DHS employee appeals go to the top of the pile
Merit Systems Protection Board officials say provisions in the new Homeland Security personnel system require the agency to start giving priority to its cases.
In an effort to meet strict new processing standards that the Homeland Security Department will mandate later this year, the Merit Systems Protection Board's Washington-based Office of Appeals Counsel has launched a formal process of reviewing DHS cases before most cases from other agencies.
"Our goal is not to have to do this," said MSPB General Counsel Martha B. Schneider. "We want to treat all cases equally."
But with the new processing standards set for fall implementation, Schneider said MSPB decided to get a jump-start on meeting DHS prescribed limits on processing times.
The actions stem from the 2002 Homeland Security Act, which not only created DHS, but also gave it permission to decide rules governing everything from pay to labor-management bargaining to employee discipline. MSPB is an independent federal agency that adjudicates employee appeals of agency disciplinary decisions.
When Homeland Security officials announced details of the new personnel rules in February, they included several changes that will require MSPB to adjudicate appeals from DHS employees using different standards from those for the rest of federal government. The rules also require that MSPB judges issue initial decisions within 90 days. Cases that are appealed to the full MSPB in Washington will also have to be decided within 90 days. For cases stemming from mandatory-removal offenses-as yet undefined misconduct-MSPB will have to decide appeals within 30 days, or in some instances, 45 days.

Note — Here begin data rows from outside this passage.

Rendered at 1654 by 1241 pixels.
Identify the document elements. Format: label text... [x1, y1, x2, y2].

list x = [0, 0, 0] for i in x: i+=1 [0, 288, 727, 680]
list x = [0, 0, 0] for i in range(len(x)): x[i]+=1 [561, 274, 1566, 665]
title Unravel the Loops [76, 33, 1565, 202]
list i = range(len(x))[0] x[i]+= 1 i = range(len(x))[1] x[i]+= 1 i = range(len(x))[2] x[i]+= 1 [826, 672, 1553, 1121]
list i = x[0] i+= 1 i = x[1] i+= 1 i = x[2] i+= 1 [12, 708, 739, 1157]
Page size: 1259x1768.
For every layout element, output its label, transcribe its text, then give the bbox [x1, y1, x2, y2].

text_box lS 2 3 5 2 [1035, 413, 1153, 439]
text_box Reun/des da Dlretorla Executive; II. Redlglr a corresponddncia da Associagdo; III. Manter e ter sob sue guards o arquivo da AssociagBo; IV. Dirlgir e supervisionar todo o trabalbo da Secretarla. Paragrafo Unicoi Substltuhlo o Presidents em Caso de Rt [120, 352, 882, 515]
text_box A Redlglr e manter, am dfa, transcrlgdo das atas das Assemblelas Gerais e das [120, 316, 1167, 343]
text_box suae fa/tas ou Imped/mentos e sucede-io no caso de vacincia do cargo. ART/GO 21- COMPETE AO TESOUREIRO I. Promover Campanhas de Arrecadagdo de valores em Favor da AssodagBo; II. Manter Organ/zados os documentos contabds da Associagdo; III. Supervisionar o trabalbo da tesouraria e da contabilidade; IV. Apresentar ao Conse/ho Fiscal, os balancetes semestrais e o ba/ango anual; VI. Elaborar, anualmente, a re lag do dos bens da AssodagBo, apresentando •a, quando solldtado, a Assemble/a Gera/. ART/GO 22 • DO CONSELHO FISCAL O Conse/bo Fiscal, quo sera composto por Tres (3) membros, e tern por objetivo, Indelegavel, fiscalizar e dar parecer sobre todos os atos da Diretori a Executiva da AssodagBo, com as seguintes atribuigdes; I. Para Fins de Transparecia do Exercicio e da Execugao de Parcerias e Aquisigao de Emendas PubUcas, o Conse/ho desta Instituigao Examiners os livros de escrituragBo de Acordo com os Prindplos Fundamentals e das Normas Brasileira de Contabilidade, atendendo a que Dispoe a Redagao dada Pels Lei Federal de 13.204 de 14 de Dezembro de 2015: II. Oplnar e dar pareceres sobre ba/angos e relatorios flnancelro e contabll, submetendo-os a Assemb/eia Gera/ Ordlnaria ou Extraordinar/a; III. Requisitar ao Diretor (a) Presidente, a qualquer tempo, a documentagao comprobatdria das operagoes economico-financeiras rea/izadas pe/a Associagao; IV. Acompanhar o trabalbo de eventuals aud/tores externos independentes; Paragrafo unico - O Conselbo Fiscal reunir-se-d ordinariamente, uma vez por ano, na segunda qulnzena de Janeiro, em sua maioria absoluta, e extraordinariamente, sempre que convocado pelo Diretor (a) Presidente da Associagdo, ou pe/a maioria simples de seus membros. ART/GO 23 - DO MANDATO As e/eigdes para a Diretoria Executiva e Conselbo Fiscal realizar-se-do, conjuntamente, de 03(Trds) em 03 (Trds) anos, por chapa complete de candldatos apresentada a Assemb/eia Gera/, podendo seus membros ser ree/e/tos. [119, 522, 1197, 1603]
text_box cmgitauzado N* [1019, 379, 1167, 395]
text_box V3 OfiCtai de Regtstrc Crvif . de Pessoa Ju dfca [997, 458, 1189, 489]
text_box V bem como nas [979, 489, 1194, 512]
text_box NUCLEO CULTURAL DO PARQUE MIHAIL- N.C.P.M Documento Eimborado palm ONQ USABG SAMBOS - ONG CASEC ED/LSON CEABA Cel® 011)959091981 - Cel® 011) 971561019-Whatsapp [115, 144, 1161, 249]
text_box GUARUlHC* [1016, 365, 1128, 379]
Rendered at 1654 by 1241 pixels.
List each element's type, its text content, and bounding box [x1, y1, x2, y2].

Last week, MSPB Chairman Neil McPhie told House lawmakers that the agency would need additional staff to meet the DHS time frames. But President Bush's 2006 budget request for MSPB, $37 million, is the same as the agency's 2005 budget.
In 2004, MSPB administrative judges reached initial decisions on cases in 89 days on average, but that average also includes cases that settled. The agency's standard requirement is that judges issue decisions within 120 days. The gap is bigger at the appeals level, where cases go to MSPB in Washington. There, the average case was pending for 141 days in 2004. About 20 percent of the 6,200 cases that MSPB judges heard in 2004 were appealed before the board.
Schneider said the agency has not yet evaluated the success of its expedited procedures for DHS cases, but officials want to find efficiencies that will reduce processing times across the board. "Our hope is to continue a first-in, first-out system" for all cases, said Schneider.